They tried to make me go to rehab...

They tried to make me go to rehab...

by Sarah Billingsley 


I have a confession. I’m not proud, but as they say, the first step to recovery is admitting you’ve got a problem. If Jeremy Kyle had a ‘fashion offenders’ episode, I would be sitting on the chair in front of the audience, staring shamefacedly at the floor. The camera would pan around the studio, the opening music would die down and the shock-horror title would flash across the screen.

Please, don’t judge. They don’t have rehab for an addiction like this. It’s not even just jeggings, but comfort clothes in general. I’m not talking stylish comfort either - oh no - I’m talking full-on, fleece-lined, heavy-duty comfort clothing. Jeggings are just the tip of the iceberg, too. I have more hoodies than I care to admit, my jeans to tracksuit bottom ratio is pretty appalling, and I own multiple onesies. I could probably pass some of these clothes off as ‘lounge-wear’ if I were trying to be debonair about it but I think honesty is the best policy here. I am, day-to-day, a bit of a clothes slob.
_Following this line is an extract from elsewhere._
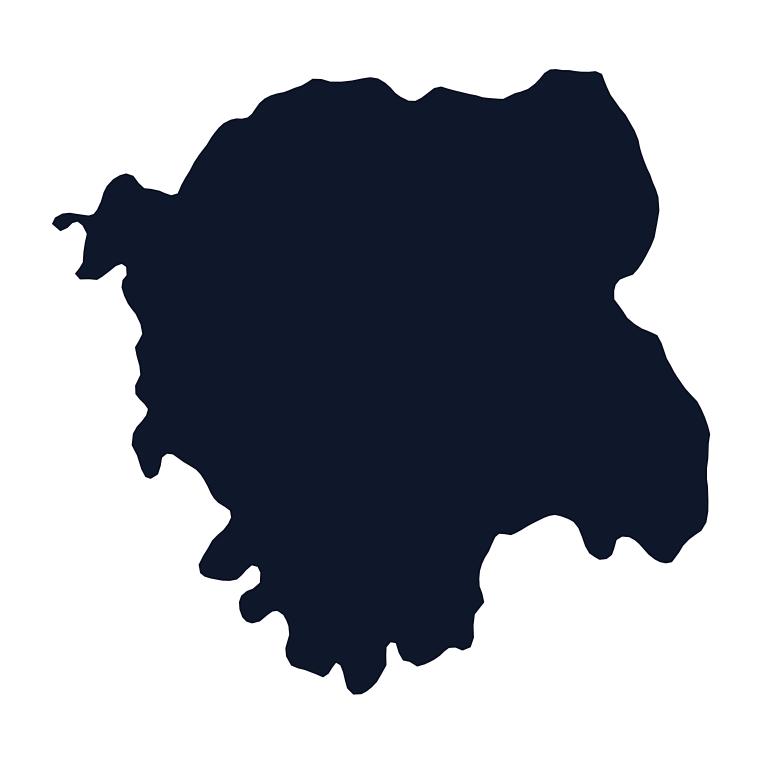 Indianópolis, Minas Gerais, Brazil, rotated 357°
{"feature_id": "56859067B71925312752547", "entity_name": "Indianópolis", "entity_type": "district", "adm_level": 2, "iso_a3": "BRA", "parent_name": "Brazil", "parent_adm1": "Minas Gerais", "projection": "equal_earth", "projection_center": [-47.866, -18.967], "detail": "fine", "context": "isolated", "style": "filled", "palette": "ink", "viewbox_px": 768, "rotation_deg": 357, "n_neighbors": 0, "source": "geoboundaries", "source_scale": "gbopen_adm2", "svg_char_len": 4294}
<svg xmlns="http://www.w3.org/2000/svg" viewBox="0 0 768 768"><g transform="rotate(357 384 384)"><path d="M61.7,206.6L69.0,213.6L75.9,210.8L80.8,206.3L86.7,205.0L91.8,209.4L95.9,218.4L93.4,227.3L91.5,236.6L90.3,247.0L86.4,252.8L82.1,257.7L86.2,262.9L95.2,263.2L102.8,264.3L108.0,261.4L113.9,257.4L122.1,251.5L128.5,249.5L133.4,253.2L133.4,262.2L129.0,266.9L127.7,273.9L129.8,282.1L133.1,290.1L136.4,295.3L140.3,300.8L144.7,311.4L146.0,321.5L141.9,328.6L138.0,334.5L139.1,342.5L141.4,353.0L141.9,362.2L138.9,367.7L136.1,372.8L136.0,380.8L139.6,385.9L144.3,391.1L147.8,396.6L145.5,403.2L140.7,409.0L135.6,414.0L131.4,420.6L129.6,431.8L134.3,442.2L137.9,456.3L141.4,463.8L146.0,465.7L153.0,461.9L156.0,453.9L157.8,445.5L163.3,441.5L169.7,442.5L174.6,446.4L179.7,450.5L184.8,453.9L192.3,459.1L196.6,464.2L200.0,470.1L203.3,477.0L205.9,483.6L208.7,488.8L212.8,493.5L218.9,497.7L224.3,502.1L225.1,509.4L221.7,515.7L216.4,521.9L210.2,526.7L204.6,531.9L199.9,539.5L195.1,546.3L190.2,554.9L191.2,562.8L195.1,566.3L201.0,568.4L207.9,570.1L212.5,571.2L219.7,571.8L226.7,570.8L231.8,566.7L236.1,562.2L242.4,557.3L248.8,559.4L251.4,565.7L250.3,576.3L242.7,582.2L236.5,584.2L230.9,588.4L228.5,594.3L228.6,601.5L230.9,609.1L234.7,613.5L239.8,615.4L247.3,613.9L255.0,608.1L260.4,604.6L265.7,604.2L271.9,608.8L274.7,614.6L276.6,620.5L277.0,629.5L274.5,636.6L272.4,642.8L272.7,650.7L277.1,659.7L283.7,662.8L290.2,664.7L300.7,669.4L307.8,672.9L313.0,669.8L317.1,663.9L321.4,658.8L326.3,662.1L328.7,669.4L330.4,678.8L331.9,685.6L337.4,691.8L345.1,691.8L350.2,689.4L355.8,685.4L360.9,680.5L365.3,673.8L371.0,664.7L371.3,655.0L372.0,646.7L376.9,641.4L382.8,642.8L385.3,652.9L389.0,660.4L395.4,662.1L402.5,667.1L409.7,665.4L414.3,663.6L419.5,661.2L425.1,657.7L430.0,653.5L434.9,650.2L441.8,650.2L448.5,653.5L456.2,650.8L459.8,641.8L460.0,629.8L461.9,618.5L467.7,611.8L471.9,607.0L470.5,598.5L468.2,591.1L468.2,583.3L469.3,575.6L471.8,568.5L474.9,562.6L479.3,556.3L482.9,549.0L486.5,542.2L490.9,538.8L496.7,539.5L502.9,540.8L507.5,539.1L512.7,536.6L520.1,532.6L526.8,529.5L532.3,527.1L536.9,525.2L542.0,523.6L547.9,522.9L554.3,524.7L561.3,527.8L566.6,531.1L571.2,537.7L574.4,547.0L577.1,556.3L580.7,563.3L585.4,567.0L590.2,570.1L596.9,569.7L602.1,566.1L604.6,560.2L607.5,551.4L613.6,548.1L621.0,549.0L626.7,552.5L631.0,556.7L635.1,561.8L639.8,567.7L645.7,572.8L650.5,575.6L656.2,577.1L661.8,576.3L665.7,571.6L669.5,567.0L673.6,560.8L679.8,554.9L686.3,550.5L692.7,546.6L698.0,538.8L700.4,528.3L701.1,517.7L701.4,503.2L700.8,495.9L701.4,484.9L703.2,475.2L704.5,460.1L706.3,451.2L704.8,443.5L702.0,433.9L698.7,425.3L695.3,418.1L689.7,411.6L684.3,405.0L680.4,398.8L676.6,392.6L673.7,387.4L670.7,380.8L667.1,373.7L665.3,367.3L662.7,358.1L658.9,350.1L651.9,346.4L643.8,342.6L637.0,337.8L629.9,331.2L626.0,324.3L622.4,318.7L617.6,311.6L618.0,302.8L619.9,296.6L624.5,291.5L631.6,289.0L637.9,287.2L643.5,281.5L647.8,275.7L652.5,268.3L657.6,259.4L661.2,251.5L662.7,245.3L664.8,236.6L667.3,225.3L667.1,211.8L665.1,204.2L662.4,196.9L660.1,189.0L657.6,183.1L655.0,175.5L652.7,167.6L651.2,161.0L650.2,153.8L647.0,144.5L643.2,137.0L638.6,127.9L633.4,121.1L629.1,114.2L624.8,107.5L621.4,99.0L619.4,93.1L617.3,86.3L611.4,83.4L605.0,83.7L597.3,83.2L590.4,82.1L585.8,81.0L578.6,80.6L572.2,79.3L566.5,79.3L560.9,82.4L555.9,87.9L550.8,92.7L543.5,97.6L535.8,100.0L530.4,101.1L524.1,103.7L518.1,106.3L513.3,105.9L508.1,105.2L503.2,104.6L497.1,103.5L491.2,101.3L484.2,99.6L476.5,97.3L469.1,95.1L463.0,93.1L456.6,90.7L449.8,91.8L443.5,96.2L436.9,100.7L430.2,103.7L423.1,103.1L415.1,98.6L410.0,94.5L405.9,89.2L400.5,83.8L393.8,79.3L386.4,77.7L379.4,78.3L374.6,79.0L368.1,80.0L357.6,80.6L346.1,80.0L337.3,76.9L328.8,76.2L323.6,79.3L317.5,82.4L310.1,84.4L304.9,86.3L299.5,88.0L292.6,89.0L285.9,90.7L280.0,93.4L274.7,97.6L270.3,103.1L266.7,107.9L262.1,111.4L255.9,112.4L250.5,111.8L244.8,112.8L237.9,115.8L232.8,120.0L228.2,125.1L224.8,129.3L220.2,136.1L212.3,145.3L206.5,153.1L201.9,161.0L196.8,168.3L192.6,175.1L188.5,183.5L181.4,185.2L174.5,182.4L169.8,180.0L161.4,177.7L154.4,176.6L149.1,171.1L144.1,163.6L137.5,161.0L131.4,162.4L124.7,165.9L118.2,172.2L114.7,178.2L111.5,187.2L107.2,195.3L103.4,199.7L98.0,201.1L92.6,200.1L85.6,198.7L79.0,197.3L72.0,197.7L64.8,201.1L61.7,206.6Z" fill="#0f172a" stroke="#020617" stroke-width="1.5"/></g></svg>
There, I’ve said it. But let’s get one thing straight: I still love fashion, and I admire style. Women who can roll out of bed and look well put-together, I applaud you. Bravo. Girls who cycle past me in some stylish slip of a dress, tousled hair blowing in the wind, I am often a little envious of you as I trudge home with two armfuls of ripping Tesco bags. And for every textbook on my shelf, there is a Grazia, Harper’s or Vogue on my bedside table.

But sometimes, when it’s raining outside, I’m tired to the bone and the third essay of the week refuses to write itself, jeggings, a hoodie and a mug of tea are exactly what the doctor ordered.